At $15/$75 per million, Opus 4 is roughly 5× the cost of Sonnet 4 for the same input/output volume. For most workloads that price delta isn't justifiable. Sonnet 4 is competent enough that paying 5× for marginal capability gains doesn't pay back. The honest use case for Opus 4 is the small set of problems where the marginal capability matters a lot:

Hard reasoning problems where being right is much more valuable than being cheap. Mathematical proofs, multi-step logical analysis, the kind of work where one careful answer is worth fifty fast wrong ones.
Long-context synthesis where the model needs to hold a large amount of input and produce a structured analysis. The Opus 4 advantage on coherence at high context lengths is real and meaningful for this category.
Critical-path agentic decisions where the agent's choice cascades into a lot of downstream work. Spending Opus-tier money on the planning step can pay back by avoiding wasted Sonnet-tier work later.
High-stakes one-off analysis, research, strategy documents, the rare deliverable where the cost is rounding error compared to the value of being right.

For most workloads, Sonnet 4 is the right default. Opus 4 is the surge option for the problems where it matters.

The frontier model menu now reads roughly:

Opus 4, premium reasoning tier. Use for the few problems where it matters.
Sonnet 4, workhorse. The new default for Anthropic-aligned shops.
GPT-4.1 / mini / nano, workhorse competitor with a different shape. Cheaper than Sonnet 4 at the flagship tier, much cheaper at mini/nano.
GPT-4.5, premium positioning, still expensive, mostly ceded the prestige slot to Opus 4 from a value-for-money standpoint.
Gemini 2.5 Pro, competitive workhorse with the long-context and multimodal advantages.
OpenAI o-series + o3/o4-mini, reasoning specialty tier. Niche but real.
Open-weights tier (DeepSeek V3-0324, Llama 4 Scout/Maverick), commodity workhorse for cost-sensitive workloads.
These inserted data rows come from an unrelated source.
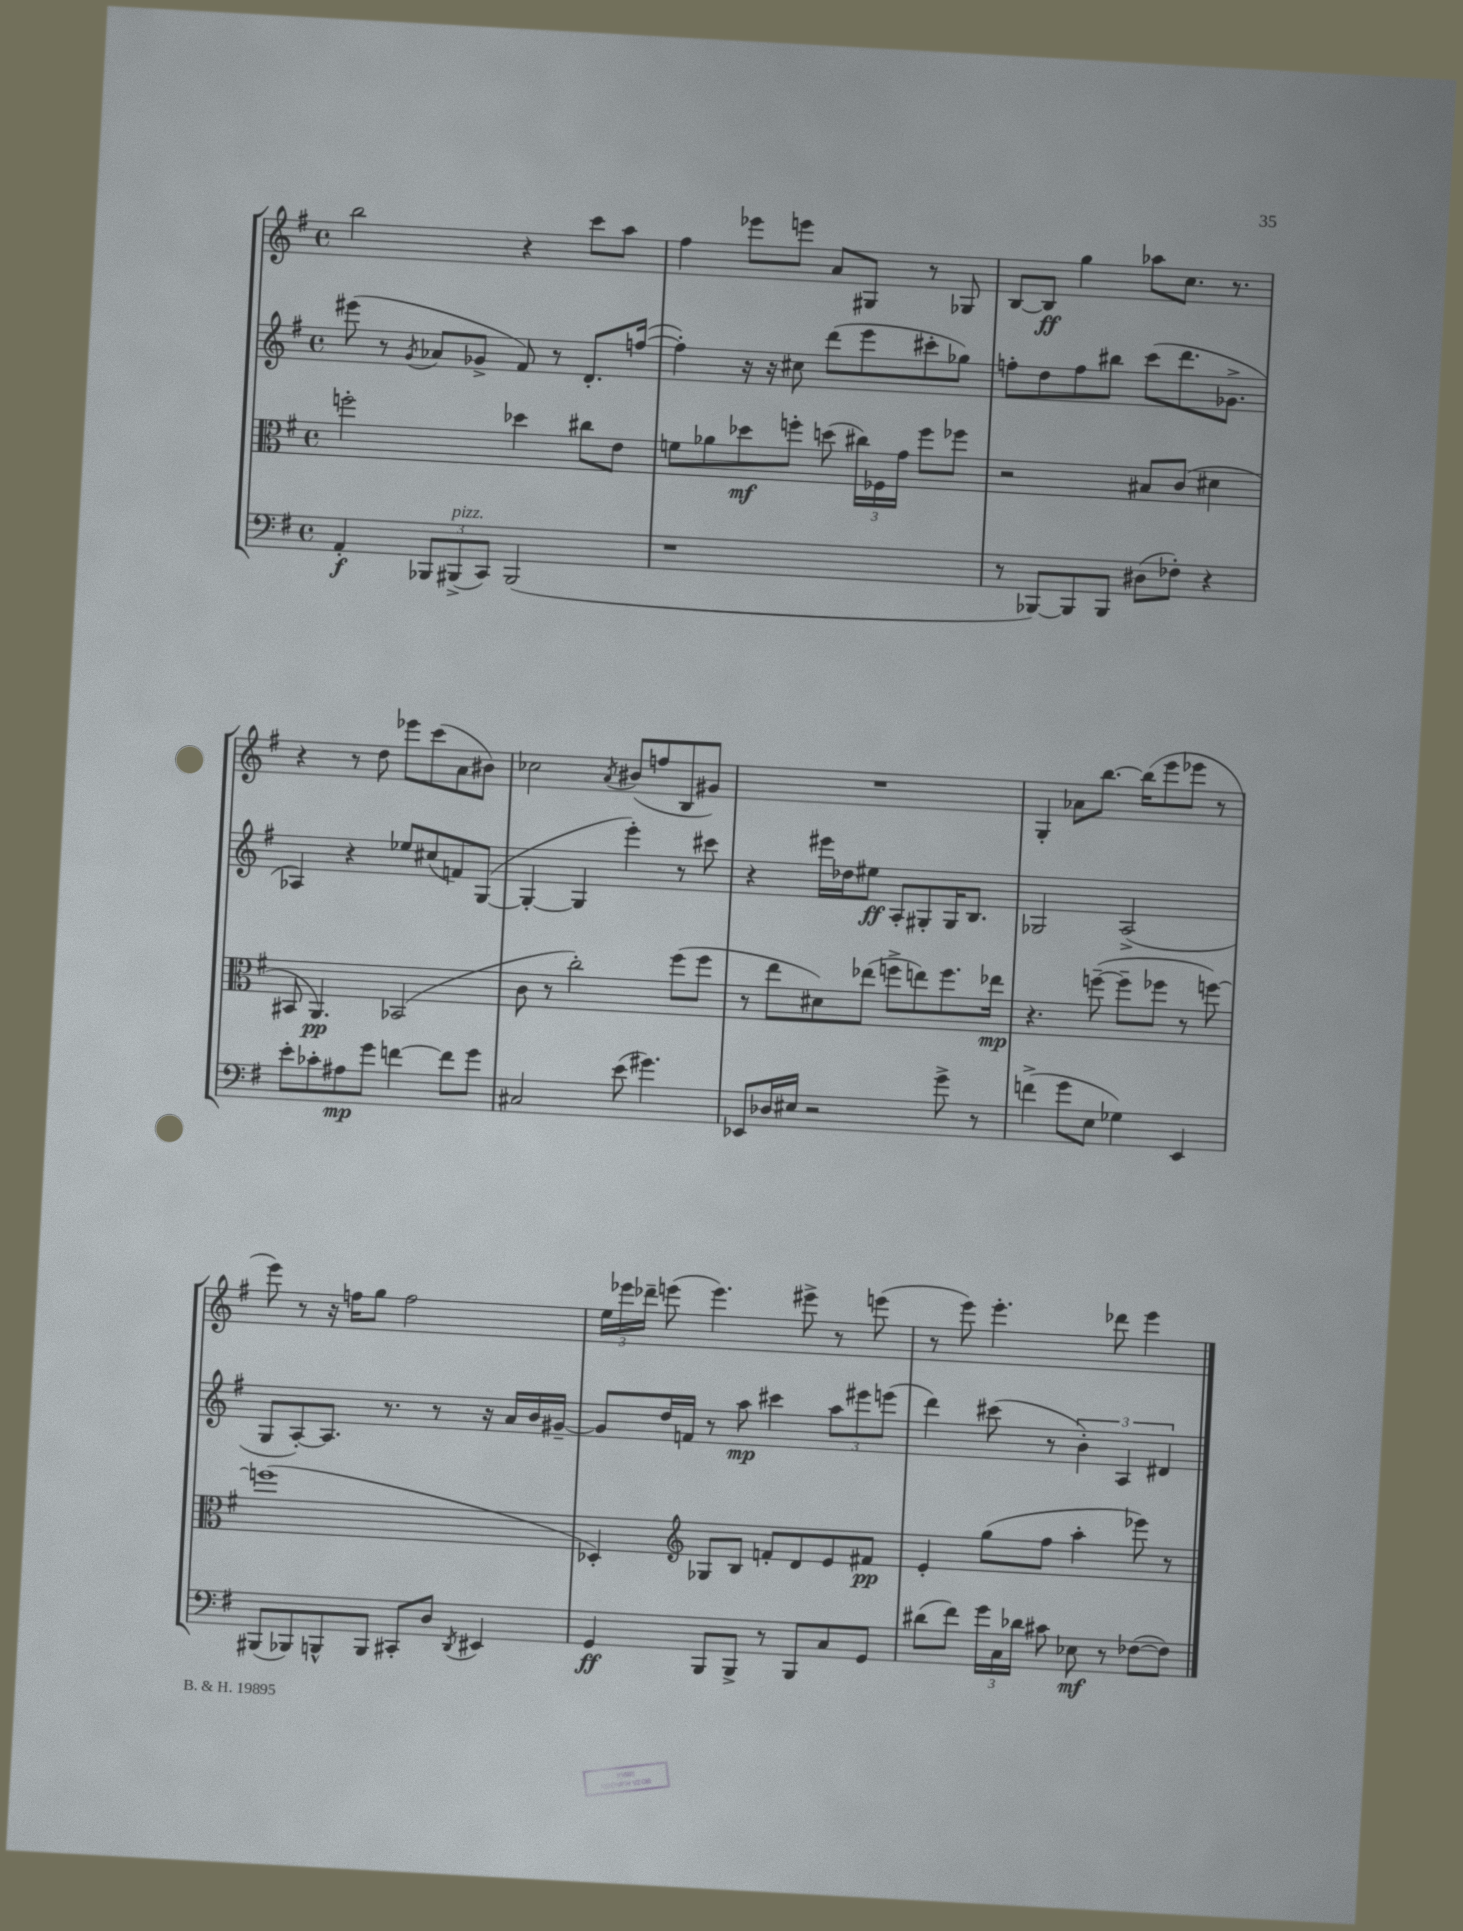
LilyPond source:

<<
\new StaffGroup <<
\new Staff = "s0" {
    \clef treble \key g \major \defaultTimeSignature \time 4/4
    \autoBeamOff b''2 r4 c'''8[ a''8] |
    fis''4 ees'''8[ e'''8] a'8[ gis8] r8 ges8 |
    b8[~ b8]\ff g''4 aes''8[ c''8.] r8. |
    r4 r8 d''8 ees'''8[ c'''8( a'8 bis'8]) |
    ces''2 \acciaccatura { a'8 } bis'8[( f''8 b8 gis'8]) |
    R1 |
    g4-. aes'8[ b''8.]~ b''16[( e'''8 ees'''8] r8 |
    e'''8) r8 r16 f''16[ g''8] f''2 |
    \tuplet 3/2 { e''16[ ees'''16 des'''16]-- } e'''8( e'''4.) eis'''8-> r8 e'''8( |
    r8 e'''8) e'''4.-. des'''8 e'''4 \bar "|." |
}
\new Staff = "s1" {
    \clef treble \key g \major \defaultTimeSignature \time 4/4
    \autoBeamOff eis'''8( r8 \acciaccatura { g'8 } aes'8[ ges'8]-> fis'8) r8 d'8.[-. f''16]~( |
    f''4-.) r16 r16 cis''8 d'''8[( e'''8 cis'''8-. ges''8]) |
    f''8[-. d''8 f''8 bis''8] c'''8[( d'''8. ges'8.]-> |
    aes4) r4 ees''8[ cis''8( f'8) g8]~( |
    g4~-. g4 e'''4-.) r8 cis'''8 |
    r4 eis'''16[ des''16 eis''8]\ff a8[-. gis8-. gis16 b8.] |
    ges2 a2->( |
    g8[ a8~-.) a8.] r8. r8 r16 a'16[ b'16 gis'16]~-- |
    gis'8[ d''16 f'16] r8 a''8\mp cis'''4 \tuplet 3/2 { a''8[ eis'''8 e'''8]( } |
    d'''4) cis'''8( r8 \tuplet 3/2 { b'4-.) a4 dis'4 } \bar "|." |
}
\new Staff = "s2" {
    \clef alto \key g \major \defaultTimeSignature \time 4/4
    \autoBeamOff f''2-. des''4 cis''8[ e'8] |
    f'8[ aes'8 des''8\mf f''8]-. d''8( \tuplet 3/2 { cis''16[) fes16 g'16] } f''8[ fes''8] |
    r2 bis8[ c'8]( dis'4 |
    bis,8 a,4.\pp) bes,2( |
    c'8 r8 c''2-.) fis''8[( fis''8] |
    r8 e''8[ dis'8) ees''8]( f''8[-> e''8) f''8. ees''16]\mp |
    r4. f''8~--( f''8[-- fes''8] r8 f''8~) |
    f''1( |
    des4-.) \clef treble ges8[ b8] f'8[-. d'8 e'8 fis'8]\pp |
    e'4-. g''8[( fis''8] a''4-. ees'''8) r8 \bar "|." |
}
\new Staff = "s3" {
    \clef bass \key g \major \defaultTimeSignature \time 4/4
    \autoBeamOff a,4-.\f \tuplet 3/2 { bes,,8[ bis,,8->^\markup { \italic "pizz." }( c,8]) } bis,,2( |
    r1 |
    r8 bes,,8[~) bes,,8 bes,,8] dis8[( fes8]-.) r4 |
    e'8[-. ces'8-. ais8\mp g'8] f'4~ f'8[ g'8] |
    cis2 e'8( gis'4.) |
    ees,8[ des16 eis16] r2 g'8-> r8 |
    f'4->( g'8[ e8] ges4) e,4 |
    bis,,8[( bes,,8) b,,8-^ b,,8] cis,8[-. d8] \acciaccatura { d,8 } eis,4 |
    g,4\ff b,,8[ b,,8]-> r8 b,,8[ c8 g,8] |
    dis'8[( fis'8]) \tuplet 3/2 { g'16[ c16 des'16] } cis'8 ees8\mf r8 fes8[~( fes8]) \bar "|." |
}
>>
>>
\layout { \context { \Score \remove "Bar_number_engraver" } }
The shape of the menu is less interesting than what hasn't changed: there's no single best model, and the right pick still depends on the workload more than on the leaderboard. Claude 4 doesn't change that. It does shift Anthropic's default workhorse upward and gives them a credible premium tier again, which they've needed.
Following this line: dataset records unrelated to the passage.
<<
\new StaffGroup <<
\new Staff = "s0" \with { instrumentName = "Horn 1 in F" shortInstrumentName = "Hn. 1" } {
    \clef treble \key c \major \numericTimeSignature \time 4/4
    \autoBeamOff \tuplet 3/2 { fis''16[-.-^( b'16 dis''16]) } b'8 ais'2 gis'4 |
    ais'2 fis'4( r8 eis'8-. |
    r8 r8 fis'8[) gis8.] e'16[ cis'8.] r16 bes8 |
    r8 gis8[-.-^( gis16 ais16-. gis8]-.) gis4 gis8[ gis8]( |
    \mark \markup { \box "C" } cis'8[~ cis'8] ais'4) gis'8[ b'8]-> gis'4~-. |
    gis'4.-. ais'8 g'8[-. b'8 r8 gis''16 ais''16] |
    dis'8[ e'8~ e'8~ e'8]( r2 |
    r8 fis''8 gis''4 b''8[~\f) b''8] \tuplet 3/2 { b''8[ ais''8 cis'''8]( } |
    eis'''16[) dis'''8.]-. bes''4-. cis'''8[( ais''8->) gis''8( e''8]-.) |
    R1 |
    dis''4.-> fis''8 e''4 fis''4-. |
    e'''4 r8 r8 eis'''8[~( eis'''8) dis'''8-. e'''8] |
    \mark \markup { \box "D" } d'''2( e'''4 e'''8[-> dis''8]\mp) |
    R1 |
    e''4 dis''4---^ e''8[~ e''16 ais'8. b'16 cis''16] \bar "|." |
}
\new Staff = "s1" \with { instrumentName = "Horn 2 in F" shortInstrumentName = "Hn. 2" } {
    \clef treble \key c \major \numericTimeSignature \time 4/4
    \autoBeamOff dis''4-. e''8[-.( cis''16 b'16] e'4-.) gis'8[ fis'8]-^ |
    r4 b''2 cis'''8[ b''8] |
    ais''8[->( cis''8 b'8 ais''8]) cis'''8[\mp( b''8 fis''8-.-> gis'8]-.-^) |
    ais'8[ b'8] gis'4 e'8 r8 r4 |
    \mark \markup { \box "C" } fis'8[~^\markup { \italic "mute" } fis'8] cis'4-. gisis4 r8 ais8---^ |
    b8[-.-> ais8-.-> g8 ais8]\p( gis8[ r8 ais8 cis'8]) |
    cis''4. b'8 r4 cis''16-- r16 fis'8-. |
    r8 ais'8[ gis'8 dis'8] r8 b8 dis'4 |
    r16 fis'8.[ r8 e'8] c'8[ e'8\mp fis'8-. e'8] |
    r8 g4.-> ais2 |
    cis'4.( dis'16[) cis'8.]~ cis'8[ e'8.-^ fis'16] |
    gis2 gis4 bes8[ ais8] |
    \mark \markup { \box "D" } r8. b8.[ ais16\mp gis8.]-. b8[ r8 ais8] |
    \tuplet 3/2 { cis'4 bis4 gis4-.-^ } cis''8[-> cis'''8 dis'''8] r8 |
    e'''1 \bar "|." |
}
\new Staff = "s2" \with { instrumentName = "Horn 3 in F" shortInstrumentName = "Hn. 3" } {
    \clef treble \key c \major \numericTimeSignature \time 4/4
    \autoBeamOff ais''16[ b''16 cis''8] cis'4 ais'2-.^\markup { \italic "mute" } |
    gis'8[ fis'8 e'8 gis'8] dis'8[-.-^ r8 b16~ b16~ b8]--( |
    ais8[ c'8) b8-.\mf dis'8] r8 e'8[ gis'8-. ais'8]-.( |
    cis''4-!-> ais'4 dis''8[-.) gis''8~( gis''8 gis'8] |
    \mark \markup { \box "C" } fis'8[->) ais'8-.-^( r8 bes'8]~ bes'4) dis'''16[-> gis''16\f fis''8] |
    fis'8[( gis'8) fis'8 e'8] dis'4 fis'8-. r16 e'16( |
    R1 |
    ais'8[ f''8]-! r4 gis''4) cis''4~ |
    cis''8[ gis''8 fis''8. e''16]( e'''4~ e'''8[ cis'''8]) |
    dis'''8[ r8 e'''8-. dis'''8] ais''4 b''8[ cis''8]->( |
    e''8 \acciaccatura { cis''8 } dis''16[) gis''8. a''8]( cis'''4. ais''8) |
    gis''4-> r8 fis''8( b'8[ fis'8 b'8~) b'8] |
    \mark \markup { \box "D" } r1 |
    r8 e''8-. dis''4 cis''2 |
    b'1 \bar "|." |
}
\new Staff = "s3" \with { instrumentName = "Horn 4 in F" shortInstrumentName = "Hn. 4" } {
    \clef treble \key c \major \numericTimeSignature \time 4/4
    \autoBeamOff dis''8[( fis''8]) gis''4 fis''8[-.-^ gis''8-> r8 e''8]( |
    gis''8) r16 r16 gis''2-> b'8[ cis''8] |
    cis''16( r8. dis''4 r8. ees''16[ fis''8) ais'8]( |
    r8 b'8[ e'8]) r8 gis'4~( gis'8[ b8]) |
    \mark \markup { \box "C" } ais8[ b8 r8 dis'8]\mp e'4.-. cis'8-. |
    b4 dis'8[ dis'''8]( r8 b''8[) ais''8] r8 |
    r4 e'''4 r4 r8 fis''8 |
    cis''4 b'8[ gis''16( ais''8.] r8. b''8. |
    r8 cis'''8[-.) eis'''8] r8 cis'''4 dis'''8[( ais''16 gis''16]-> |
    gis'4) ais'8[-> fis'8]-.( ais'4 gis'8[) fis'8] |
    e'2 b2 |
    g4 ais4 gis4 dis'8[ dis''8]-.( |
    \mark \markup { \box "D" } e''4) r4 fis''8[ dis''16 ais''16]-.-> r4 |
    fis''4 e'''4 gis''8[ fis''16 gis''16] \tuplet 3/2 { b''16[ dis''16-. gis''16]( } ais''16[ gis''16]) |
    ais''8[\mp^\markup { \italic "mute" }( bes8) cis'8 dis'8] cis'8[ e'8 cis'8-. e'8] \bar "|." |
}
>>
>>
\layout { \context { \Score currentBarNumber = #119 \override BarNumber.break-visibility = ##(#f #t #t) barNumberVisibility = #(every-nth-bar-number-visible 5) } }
What I'm changing in my own setup

A few specific changes from the day-one experience:

Sonnet 4 becomes the default for Claude Code instead of 3.7 Sonnet. The coding improvements are real and the price is identical.
Extended thinking budget defaults stay roughly where they were. The model uses the budget more efficiently, so the same budget yields better results without me having to retune.
Opus 4 gets reserved for hard one-offs. The price doesn't justify making it default; the capability justifies pulling it out for the specific problems where it earns its place.
Multi-vendor routing stays. GPT-4.1 still wins on cost for some workloads; Gemini 2.5 Pro still wins on long-context retrieval; DeepSeek V3 still wins on raw cost-per-token for batch work. Claude 4 doesn't subsume any of those.

The day-one impression is positive. The seven-day impression and the month-out impression will tell the actual story. First impressions from major model releases tend to compress the deltas (both directions) and the work that's left to do is to see how the model holds up across the actual range of work I do, not just the first afternoon of trying the new thing.

What's clear from twenty-four hours is that Anthropic shipped a real update with meaningful capability improvements in the categories that actually matter for production work. That's a different bar than "the benchmarks moved" and Claude 4 is on the right side of it.